Goal of the exercise:
What comes next in the passage on Adventist Health Ministries and New Age medicine? Continue it from the end of its final sentence.
==== Passage provided
Dr. Handysides says that in Health Ministries they try to maintain a sense of balance, a sense of global perspective, and a worldview to health that is both scientifically supported and supportable.
The essential difference between New Age thinking and Christian thinking, he says, is that Christians say, “‘Of myself I can do nothing. But in the Lord and Christ Jesus I can do everything …’ New Age teaches, ‘There is a personal power within me which if properly tapped will permit me to do anything.'”
New Age medicine, Handysides says, is often a pantheistic type of package. “It’s putting God into created objects rather than [realizing it’s] God who created them. It’s deifying.”
Most New Age remedies are based in theories of lines of force, or powers within, he says. “They reject the concept that God formed man of the dust of the earth and breathed into his nostrils the breath of life. … Because Mother Earth is power and force, the force comes within us, its as though we formed ourselves. … This is everywhere you look today.”
As Adventist Christians, Handysides explains, the body is viewed as a created organism that works under chemical and physical laws and is predictable, rather than magical. “When you start talking about electrical energy, magnetic energy, [immeasurable] energies, you’re getting to the realm of magical thinking. New Age has in it this element of magical thinking. It gets people propounding therapeutic regimes that are not based on science, but are based on ideas, theories, hypotheses, that are not measurable or subject to analysis.
If we get into that sphere of thinking, then our health message becomes totally irrational.”
What about meditation? Dr. Peter Landless, an associate in Health Ministries, said in a 2003 interview, “The neuro-physiological benefits of meditation include positive effects on the emotions, slowing down of the heart rate, decreasing the breathing rate, lowering the blood pressure.”
“Jesus said ‘calm down, meditate,'” Mills adds. “Yoga is meditating. It uses methodologies of different practices, but [the] focus [is] on things spiritual.”
========
==== Entries shown
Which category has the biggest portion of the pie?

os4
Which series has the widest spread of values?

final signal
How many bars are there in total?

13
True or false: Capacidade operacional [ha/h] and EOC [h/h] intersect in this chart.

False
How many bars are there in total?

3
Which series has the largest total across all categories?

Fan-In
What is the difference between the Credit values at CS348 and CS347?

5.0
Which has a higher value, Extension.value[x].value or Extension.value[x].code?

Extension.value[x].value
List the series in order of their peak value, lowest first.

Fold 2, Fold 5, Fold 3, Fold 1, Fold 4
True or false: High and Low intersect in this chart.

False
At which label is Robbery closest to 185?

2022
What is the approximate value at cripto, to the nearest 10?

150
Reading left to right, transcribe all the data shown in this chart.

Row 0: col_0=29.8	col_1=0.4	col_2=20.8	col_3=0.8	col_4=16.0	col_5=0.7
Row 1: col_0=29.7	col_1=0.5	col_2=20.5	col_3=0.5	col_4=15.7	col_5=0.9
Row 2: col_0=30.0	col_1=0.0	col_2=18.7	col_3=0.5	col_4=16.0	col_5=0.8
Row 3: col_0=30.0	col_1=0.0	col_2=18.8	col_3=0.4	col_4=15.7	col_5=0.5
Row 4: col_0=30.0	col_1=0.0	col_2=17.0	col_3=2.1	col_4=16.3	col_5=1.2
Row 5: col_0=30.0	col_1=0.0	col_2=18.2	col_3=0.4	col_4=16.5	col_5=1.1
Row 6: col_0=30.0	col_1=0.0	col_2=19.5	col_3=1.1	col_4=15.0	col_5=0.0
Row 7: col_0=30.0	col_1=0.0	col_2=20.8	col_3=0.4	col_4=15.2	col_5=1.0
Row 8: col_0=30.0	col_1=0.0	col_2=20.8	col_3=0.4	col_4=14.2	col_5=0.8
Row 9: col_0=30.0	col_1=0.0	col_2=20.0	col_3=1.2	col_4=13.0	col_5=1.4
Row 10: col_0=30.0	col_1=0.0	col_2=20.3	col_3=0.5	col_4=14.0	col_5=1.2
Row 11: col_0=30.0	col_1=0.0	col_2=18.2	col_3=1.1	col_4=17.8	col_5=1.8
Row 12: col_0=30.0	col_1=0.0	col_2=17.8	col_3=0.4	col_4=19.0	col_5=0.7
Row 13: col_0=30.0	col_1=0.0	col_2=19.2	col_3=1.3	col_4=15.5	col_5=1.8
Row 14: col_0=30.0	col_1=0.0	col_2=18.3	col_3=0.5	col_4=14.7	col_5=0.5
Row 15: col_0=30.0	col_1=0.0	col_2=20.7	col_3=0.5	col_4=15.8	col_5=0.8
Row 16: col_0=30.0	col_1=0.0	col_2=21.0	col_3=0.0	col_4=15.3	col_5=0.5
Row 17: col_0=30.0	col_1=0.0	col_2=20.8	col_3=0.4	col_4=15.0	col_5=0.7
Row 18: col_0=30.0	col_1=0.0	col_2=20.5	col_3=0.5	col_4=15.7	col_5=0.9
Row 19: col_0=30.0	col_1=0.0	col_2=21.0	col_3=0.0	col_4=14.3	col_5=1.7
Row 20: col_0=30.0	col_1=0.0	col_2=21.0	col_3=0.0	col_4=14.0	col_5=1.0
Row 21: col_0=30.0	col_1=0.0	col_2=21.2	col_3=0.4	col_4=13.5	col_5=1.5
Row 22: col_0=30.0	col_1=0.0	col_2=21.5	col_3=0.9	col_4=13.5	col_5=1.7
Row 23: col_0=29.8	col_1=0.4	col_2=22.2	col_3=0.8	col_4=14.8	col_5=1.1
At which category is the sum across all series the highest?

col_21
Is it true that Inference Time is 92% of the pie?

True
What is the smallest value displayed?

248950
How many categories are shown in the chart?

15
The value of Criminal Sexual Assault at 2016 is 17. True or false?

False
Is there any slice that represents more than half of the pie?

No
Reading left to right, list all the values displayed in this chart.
========
Output:
And Manuel Vasquez, who wrote books on New Age issues, said in a 2003 interview, “The claims for mystical meditation are great, especially by doctors, by psychiatrists, and the bottom line is it works. They need to ask themselves beyond the question, does it work? They need to ask themselves who makes it work? Because there’s divine power and there’s demonic power and both can bring healing.”
Going to a yoga class can be very relaxing, Mills says, but he adds, “If that yoga class takes your thoughts away from God and plants them on you, then you’re going down a wrong path. People tend to throw all their eggs in one basket and then throw the whole thing away. Truth be told, there’s an awful lot of good in elements of New Age. … The problem is that the good sometimes is confused with the bad, or a blending in such a way that you don’t know right from wrong.”
But Handysides includes a note of concern: When one goes into a Yoga or Tai Chi class, or enters into any other kind of activity that is has its roots in New Age, there is the possibility of getting involved with New Age ideas and thinking.
“When you go to a cooking school in [an Adventist] church, you know you will be exposed to Adventism,” he says. “We’re nuts if we think other religions aren’t doing the same thing. We need to have eyes open as to what we’re getting involved with.”
You cannot make a blanket statement that one thing works or doesn’t work, Mills says. For some people, everything may work, and for others, nothing will work. “That’s the beauty of trying to be healthy. What works for me doesn’t work for you. If we are all doing our best to search for God’s healing in our lives, the process and the methods may not be the same for you as for me or for my neighbor.”
He adds, “The danger as I see it is that any health system that runs contrary to what the Bible says is wrong. Whether that is something advocated by a New Ager, or your local doctor. The problem is not New Age. The problem is separation from truth.”